Registers and Locally declared Variables Variables declared in _global_ functions

Are variables that are declared inside a kernal’s global function stored in local registers? For example is the variable “int bx” inside “multd” function of Cuda guides matrix multiplication example stored in local gpu register? Are there limits to the size of an array of floats that can be stored in register memory?

Yes, local variables are usually stored in registers.

As described in the programming guide, there are a total of 8192 32-bit registers per multiprocessor on G80, and these are shared between all the thread blocks executing on the multiprocessor.

So if you had just a single block of 256 threads, you could have 32 float registers per thread.

The occupancy calculator is a useful tool here:
http://developer.download.nvidia.com/compu…_calculator.xls

The compiler generally tries to minimize the number of registers used. If you use too many registers it will start spilling values to local memory (which is much slower because it is off-chip).

If you index into an array of floats, then this will have to be stored in local memory because the hardware can’t index into the register file.

In my experience, arrays of floats get dumped to local memory and aren’t stored in registers. The compiler is very dumb about such things. I had to turn the array into regular variables and manually unroll all the loops using preprocessor tricks. (The compiler should have unrolled the static loops itself and realized that the array isn’t being dynamically indexed.)

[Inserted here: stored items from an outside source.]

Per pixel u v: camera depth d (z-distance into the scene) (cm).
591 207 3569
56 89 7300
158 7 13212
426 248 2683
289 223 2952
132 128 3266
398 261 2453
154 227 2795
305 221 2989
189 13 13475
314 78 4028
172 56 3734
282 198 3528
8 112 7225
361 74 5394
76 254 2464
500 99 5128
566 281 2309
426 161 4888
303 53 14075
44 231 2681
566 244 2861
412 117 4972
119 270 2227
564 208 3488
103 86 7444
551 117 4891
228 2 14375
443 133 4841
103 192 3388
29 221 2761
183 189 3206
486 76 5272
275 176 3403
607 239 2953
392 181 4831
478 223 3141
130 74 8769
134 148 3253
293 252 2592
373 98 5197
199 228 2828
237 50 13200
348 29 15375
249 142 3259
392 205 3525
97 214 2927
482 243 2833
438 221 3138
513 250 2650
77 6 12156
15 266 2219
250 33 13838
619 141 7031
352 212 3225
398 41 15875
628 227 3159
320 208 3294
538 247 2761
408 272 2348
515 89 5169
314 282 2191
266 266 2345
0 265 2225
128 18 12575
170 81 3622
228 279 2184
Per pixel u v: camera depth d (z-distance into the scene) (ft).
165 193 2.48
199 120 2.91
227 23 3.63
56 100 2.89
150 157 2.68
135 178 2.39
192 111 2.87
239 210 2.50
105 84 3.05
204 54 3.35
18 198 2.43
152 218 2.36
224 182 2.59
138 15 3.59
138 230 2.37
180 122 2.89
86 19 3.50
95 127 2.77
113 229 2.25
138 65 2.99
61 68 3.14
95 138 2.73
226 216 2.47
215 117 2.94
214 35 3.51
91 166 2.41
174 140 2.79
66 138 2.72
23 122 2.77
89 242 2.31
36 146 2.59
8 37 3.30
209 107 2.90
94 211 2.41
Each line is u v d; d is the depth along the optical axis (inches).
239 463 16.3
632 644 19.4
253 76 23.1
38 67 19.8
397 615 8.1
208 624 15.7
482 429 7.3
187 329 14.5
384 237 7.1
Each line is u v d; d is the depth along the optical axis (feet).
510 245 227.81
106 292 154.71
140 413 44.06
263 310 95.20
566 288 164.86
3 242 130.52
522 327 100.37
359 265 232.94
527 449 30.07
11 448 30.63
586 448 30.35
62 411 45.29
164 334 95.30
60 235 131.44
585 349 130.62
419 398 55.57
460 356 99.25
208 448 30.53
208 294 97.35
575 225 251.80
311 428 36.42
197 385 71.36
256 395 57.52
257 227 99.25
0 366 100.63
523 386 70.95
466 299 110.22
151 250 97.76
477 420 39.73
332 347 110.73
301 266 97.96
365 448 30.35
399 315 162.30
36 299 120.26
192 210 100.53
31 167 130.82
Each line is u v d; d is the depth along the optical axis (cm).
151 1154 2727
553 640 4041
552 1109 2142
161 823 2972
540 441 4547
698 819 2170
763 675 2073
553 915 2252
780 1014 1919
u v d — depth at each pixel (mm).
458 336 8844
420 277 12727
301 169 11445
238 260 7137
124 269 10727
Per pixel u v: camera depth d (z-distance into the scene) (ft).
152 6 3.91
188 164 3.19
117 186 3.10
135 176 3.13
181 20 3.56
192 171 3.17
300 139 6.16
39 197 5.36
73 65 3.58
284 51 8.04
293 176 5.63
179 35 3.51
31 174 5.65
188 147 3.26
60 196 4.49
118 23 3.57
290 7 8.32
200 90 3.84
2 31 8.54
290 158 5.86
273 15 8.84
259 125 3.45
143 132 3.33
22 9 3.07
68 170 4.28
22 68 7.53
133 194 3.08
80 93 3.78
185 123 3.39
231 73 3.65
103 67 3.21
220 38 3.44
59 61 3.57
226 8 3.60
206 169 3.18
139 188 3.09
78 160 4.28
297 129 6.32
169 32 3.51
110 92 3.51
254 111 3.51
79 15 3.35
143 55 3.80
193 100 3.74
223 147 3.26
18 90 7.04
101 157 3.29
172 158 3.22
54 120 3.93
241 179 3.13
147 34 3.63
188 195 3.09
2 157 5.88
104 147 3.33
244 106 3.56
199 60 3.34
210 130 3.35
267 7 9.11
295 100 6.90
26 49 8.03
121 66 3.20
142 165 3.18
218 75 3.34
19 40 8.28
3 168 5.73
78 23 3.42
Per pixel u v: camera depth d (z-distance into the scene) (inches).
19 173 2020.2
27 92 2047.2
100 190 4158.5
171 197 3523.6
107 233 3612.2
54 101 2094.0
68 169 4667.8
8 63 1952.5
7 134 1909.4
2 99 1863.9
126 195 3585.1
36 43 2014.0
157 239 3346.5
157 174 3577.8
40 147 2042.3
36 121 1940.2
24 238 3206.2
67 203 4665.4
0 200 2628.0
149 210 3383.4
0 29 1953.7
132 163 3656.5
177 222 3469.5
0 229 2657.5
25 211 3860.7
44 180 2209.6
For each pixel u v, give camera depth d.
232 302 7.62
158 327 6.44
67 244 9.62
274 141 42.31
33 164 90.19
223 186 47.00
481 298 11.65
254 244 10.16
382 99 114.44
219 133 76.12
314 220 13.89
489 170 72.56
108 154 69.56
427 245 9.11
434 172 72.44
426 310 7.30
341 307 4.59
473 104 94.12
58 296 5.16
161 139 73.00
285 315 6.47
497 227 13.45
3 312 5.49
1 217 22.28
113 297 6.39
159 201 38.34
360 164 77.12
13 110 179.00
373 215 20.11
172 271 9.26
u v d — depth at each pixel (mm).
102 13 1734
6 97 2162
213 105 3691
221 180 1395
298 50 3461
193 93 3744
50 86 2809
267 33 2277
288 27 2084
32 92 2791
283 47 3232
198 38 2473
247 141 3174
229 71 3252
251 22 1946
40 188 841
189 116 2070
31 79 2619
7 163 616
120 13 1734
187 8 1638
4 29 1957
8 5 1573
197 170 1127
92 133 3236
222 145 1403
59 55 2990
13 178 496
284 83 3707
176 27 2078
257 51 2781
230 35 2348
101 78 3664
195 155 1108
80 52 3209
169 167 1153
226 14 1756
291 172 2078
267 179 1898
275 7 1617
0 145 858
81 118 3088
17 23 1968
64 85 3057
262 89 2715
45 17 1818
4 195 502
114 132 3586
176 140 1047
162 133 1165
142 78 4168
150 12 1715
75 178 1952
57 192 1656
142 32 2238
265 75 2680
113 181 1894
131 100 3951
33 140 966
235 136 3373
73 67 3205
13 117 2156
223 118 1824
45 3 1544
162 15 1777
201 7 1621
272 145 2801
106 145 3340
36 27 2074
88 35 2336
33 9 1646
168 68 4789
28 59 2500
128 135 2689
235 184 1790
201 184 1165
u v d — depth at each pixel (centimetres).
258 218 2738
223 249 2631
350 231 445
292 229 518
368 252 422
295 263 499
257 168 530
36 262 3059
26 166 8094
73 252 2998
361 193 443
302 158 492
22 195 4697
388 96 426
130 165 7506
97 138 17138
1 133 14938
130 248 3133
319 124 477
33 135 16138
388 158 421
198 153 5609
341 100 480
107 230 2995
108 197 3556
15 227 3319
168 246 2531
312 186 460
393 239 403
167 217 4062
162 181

Right now the compiler can’t be trusted. Always inspect the ptx/cubin it produces because it could be costing you an order of magnitude in performance. First-line optimization tricks such as trying to do blocking inside the kernel can actually lead to substantial performance losses as often as not if the compiler decides that what you really need is a trip to local memory every other instruction.

Thanks for the information. Though I have plenty of threads for warp and block swapping to hide device memory access latency, it may be prudent for me to use shared memory for arrays.

I can confirm that something like

template <class T, unsigned int LEN> device void
my_function( … )
{

T my_array[LEN];

… compute something …

}

does in fact use local memory for my_array. Even for LEN = 1 and basic types T such as float2. I was quite surprised to see this as ‘T’ and ‘LEN’ are given at compile time and it should be fairly easy to assign registers insetad.

I was particularly surprised as I chose to take this approach for some kernel based on the following statement in the Cuda programming guide v. 1.0 sec. 4.2.2.4.

“An automatic variable declared in device code without any of these qualifiers
generally resides in a register. However in some cases the compiler might choose to place it in local memory. This is often the case for large structures or arrays that would consume too much register space, and arrays for which the compiler cannot determine that they are indexed with constant quantities.”

I guess the compiler doesn’t detect that much at its present state. So better read “often” as “always” above for now ;-)

– Thomas